START Selected passage
Appendix 1. Variable Definitions

Variable

Definition

Press_Cover

An indicator variable equal to 1 if an analyst recommendation is covered by the business press and 0 otherwise

Stock_Recommendation

Stock_Recommendation is coded as follows:

Strong Sell = 1

Sell = 2

Hold = 3

Buy = 4

Strong Buy = 5

Recommendation_Change

The difference between current and previous recommendations issued by an analyst for a firm

Abs_Recommendation_Change

The absolute value of Recommendation_change

AllStar

An indicator variable equal to 1 if an analyst was recognized as a member of Institutional Investor’s All-America Research Team as of the most recent prior year and 0 otherwise

Forecast_Accuracy

A rank of the absolute forecast error of the analyst’s earnings forecast for the most recent quarter prior to the recommendation date, multiplied by −1. The absolute forecast error is calculated as the absolute value of an analyst’s earnings forecast for a quarter minus actual earnings for the quarter divided by the stock price measured at the beginning of the fiscal quarter. Relative forecast accuracy is calculated as the forecast accuracy of analyst i following firm j in quarter t minus the lowest forecast accuracy by any analyst following firm j in quarter t, with this difference scaled by the range in forecast accuracy for all analysts following firm j in quarter t.

Recommendation_Horizon

The difference between the current and previous recommendation announcement dates (in days)

Firm_Experience

The number of years an analyst has covered a firm. Relative firm experience is calculated as the firm experience for analyst i following firm j in quarter t minus the smallest firm experience by any analyst following firm j in quarter t, with this difference scaled by the range in the firm experience for all analysts following firm j in quarter t.

General_Experience

General experience is defined as the number of years an analyst has covered any firm. Relative general experience is calculated as the general experience for analyst i following firm j in quarter t minus the smallest general experience by any analyst following firm j in quarter t, with this difference scaled by the range in the general experience for all analysts following firm j in quarter t.

BrokerSize

Broker size is defined as the total number of analysts employed by a brokerage for which an analyst has worked as of the most recently completed calendar year prior to the recommendation date. Relative broker size is calculated as the broker size for analyst i following firm j in quarter t minus the smallest broker size of any analyst following firm j in quarter t, with this difference scaled by the range in broker size for all analysts following firm j in quarter t.

Industry_Coverage

Industry coverage is defined as the number of industries covered by an analyst during the most recently completed calendar year prior to the recommendation date. Relative industry coverage is calculated as the industry coverage of analyst i following firm j in quarter t minus the smallest industry coverage by any analyst following firm j in quarter t, with this difference scaled by the range in industry coverage for all analysts following firm j in quarter t.

Firm_Coverage

The number of firms covered by an analyst during the most recently completed calendar year prior to the recommendation date. Relative firm coverage is calculated as the firm coverage of analyst i following firm j in quarter t minus the lowest firm coverage by any analyst following firm j in quarter t, with this difference scaled by the range in firm coverage for all analysts following firm j in quarter t.
END Selected passage
» **Your instructions**: Write out the stretch of the variable definitions appendix from "Firm_Experience" through "firm experience for all analysts following firm j in quarter t.", word for word.
START Given records
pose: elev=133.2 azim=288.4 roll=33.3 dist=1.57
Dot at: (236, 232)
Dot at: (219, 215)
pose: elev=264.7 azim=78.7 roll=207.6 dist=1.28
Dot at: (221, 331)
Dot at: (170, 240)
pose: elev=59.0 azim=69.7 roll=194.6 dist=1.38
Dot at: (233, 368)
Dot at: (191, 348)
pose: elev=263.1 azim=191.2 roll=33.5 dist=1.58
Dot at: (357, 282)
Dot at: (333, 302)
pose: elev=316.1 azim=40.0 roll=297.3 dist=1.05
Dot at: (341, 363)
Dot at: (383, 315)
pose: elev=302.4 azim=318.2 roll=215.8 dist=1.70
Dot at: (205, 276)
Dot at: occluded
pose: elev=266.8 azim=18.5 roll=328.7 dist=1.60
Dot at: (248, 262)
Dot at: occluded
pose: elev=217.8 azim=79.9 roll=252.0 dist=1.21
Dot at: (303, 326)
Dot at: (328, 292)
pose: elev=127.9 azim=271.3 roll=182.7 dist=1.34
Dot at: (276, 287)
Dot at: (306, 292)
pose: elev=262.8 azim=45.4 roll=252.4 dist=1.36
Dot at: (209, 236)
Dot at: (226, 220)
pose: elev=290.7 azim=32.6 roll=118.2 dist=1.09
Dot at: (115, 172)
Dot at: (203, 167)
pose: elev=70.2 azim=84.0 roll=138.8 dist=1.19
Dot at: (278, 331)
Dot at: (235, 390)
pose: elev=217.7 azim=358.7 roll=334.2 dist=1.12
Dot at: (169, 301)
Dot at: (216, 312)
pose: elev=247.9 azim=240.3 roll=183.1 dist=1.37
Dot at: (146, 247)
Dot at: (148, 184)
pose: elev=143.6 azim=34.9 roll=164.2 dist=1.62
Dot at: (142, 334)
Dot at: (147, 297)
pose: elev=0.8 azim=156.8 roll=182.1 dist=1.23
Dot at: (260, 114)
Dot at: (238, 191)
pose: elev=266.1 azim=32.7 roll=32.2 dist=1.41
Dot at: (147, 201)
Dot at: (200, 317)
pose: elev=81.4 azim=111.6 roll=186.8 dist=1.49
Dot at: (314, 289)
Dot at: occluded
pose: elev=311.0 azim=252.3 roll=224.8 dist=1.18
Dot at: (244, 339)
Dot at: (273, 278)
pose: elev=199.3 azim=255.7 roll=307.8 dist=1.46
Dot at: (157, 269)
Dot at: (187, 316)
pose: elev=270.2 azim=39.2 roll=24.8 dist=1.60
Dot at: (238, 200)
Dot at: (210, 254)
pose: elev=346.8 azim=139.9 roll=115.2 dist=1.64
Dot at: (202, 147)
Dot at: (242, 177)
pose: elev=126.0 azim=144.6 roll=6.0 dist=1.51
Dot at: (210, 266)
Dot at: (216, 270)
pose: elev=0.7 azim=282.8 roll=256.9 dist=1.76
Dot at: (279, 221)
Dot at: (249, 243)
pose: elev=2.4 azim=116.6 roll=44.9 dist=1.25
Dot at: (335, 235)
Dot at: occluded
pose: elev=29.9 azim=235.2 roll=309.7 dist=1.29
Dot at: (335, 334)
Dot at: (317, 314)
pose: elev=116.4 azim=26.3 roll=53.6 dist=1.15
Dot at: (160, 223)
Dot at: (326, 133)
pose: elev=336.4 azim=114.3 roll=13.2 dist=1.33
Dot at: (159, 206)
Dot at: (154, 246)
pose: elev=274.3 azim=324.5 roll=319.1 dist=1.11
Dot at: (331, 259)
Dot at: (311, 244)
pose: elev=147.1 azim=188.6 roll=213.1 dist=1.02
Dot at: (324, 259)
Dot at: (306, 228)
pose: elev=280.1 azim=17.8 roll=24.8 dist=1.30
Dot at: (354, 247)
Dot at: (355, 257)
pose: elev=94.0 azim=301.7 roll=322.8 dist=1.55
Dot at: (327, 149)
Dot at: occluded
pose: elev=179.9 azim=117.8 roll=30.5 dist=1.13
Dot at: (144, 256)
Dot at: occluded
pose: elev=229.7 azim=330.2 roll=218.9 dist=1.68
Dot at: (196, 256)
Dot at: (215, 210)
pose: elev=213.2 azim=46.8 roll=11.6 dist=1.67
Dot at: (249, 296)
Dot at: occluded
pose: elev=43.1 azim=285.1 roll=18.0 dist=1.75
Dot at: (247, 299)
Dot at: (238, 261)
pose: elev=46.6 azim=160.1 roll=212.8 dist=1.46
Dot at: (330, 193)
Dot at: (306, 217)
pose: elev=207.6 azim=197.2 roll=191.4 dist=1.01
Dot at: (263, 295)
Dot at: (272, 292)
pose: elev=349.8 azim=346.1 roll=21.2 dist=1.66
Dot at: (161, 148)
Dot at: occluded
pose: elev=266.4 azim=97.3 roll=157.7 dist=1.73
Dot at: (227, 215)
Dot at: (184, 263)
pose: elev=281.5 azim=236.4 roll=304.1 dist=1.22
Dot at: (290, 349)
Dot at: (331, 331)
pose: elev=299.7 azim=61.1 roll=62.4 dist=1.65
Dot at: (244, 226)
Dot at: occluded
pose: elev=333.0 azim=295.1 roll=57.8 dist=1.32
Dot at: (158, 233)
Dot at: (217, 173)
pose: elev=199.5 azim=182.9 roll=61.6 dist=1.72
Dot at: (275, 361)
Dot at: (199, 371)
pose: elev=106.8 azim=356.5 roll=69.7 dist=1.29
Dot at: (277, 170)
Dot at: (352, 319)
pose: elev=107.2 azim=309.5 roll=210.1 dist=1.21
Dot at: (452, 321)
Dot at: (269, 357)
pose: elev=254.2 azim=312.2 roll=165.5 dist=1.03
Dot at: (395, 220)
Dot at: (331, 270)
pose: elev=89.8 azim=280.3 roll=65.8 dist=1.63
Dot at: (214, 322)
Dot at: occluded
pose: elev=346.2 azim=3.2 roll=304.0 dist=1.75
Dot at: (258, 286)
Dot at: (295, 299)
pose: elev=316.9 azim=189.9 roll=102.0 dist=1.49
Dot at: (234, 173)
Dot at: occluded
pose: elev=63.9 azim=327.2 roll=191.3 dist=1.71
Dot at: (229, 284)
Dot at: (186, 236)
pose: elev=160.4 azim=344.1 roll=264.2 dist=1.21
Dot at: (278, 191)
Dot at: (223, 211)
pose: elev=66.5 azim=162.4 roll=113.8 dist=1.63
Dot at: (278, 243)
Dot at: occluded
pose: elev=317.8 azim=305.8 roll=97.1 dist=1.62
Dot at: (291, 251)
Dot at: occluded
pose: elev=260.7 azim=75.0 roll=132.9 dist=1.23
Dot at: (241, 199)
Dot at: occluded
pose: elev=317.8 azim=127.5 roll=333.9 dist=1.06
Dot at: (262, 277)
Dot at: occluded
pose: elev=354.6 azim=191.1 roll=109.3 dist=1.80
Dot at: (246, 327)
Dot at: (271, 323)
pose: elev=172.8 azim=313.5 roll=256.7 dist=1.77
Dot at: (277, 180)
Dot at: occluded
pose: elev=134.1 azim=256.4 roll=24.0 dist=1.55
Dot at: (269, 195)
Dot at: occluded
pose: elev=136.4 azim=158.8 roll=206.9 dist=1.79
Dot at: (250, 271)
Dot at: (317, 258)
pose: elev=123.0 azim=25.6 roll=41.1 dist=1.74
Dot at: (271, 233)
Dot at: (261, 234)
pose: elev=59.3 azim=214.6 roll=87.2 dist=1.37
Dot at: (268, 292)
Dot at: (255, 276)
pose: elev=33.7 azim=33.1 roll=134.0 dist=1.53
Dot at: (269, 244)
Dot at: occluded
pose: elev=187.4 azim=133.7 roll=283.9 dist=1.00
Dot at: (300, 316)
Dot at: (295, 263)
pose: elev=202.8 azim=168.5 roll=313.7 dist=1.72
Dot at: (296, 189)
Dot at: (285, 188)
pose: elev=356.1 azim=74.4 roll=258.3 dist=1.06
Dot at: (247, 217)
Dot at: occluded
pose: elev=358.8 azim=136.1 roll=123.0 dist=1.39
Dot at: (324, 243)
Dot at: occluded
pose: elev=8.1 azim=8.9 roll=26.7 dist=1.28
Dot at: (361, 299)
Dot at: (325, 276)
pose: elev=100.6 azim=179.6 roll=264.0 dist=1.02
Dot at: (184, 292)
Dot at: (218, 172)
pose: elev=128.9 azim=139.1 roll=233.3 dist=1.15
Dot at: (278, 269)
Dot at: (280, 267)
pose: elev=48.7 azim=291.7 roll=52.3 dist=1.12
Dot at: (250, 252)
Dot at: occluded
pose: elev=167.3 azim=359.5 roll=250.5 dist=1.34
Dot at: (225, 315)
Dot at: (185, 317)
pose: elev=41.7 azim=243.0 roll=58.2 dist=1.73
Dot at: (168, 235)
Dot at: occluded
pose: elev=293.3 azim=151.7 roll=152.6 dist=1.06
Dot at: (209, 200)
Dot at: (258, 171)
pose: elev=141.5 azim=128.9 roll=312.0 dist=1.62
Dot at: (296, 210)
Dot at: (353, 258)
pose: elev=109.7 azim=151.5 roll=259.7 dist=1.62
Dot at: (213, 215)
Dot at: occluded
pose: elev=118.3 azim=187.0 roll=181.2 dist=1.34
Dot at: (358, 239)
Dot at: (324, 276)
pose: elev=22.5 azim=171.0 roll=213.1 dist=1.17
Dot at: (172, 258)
END Given records
» **Response below**:
Firm_Experience

The number of years an analyst has covered a firm. Relative firm experience is calculated as the firm experience for analyst i following firm j in quarter t minus the smallest firm experience by any analyst following firm j in quarter t, with this difference scaled by the range in the firm experience for all analysts following firm j in quarter t.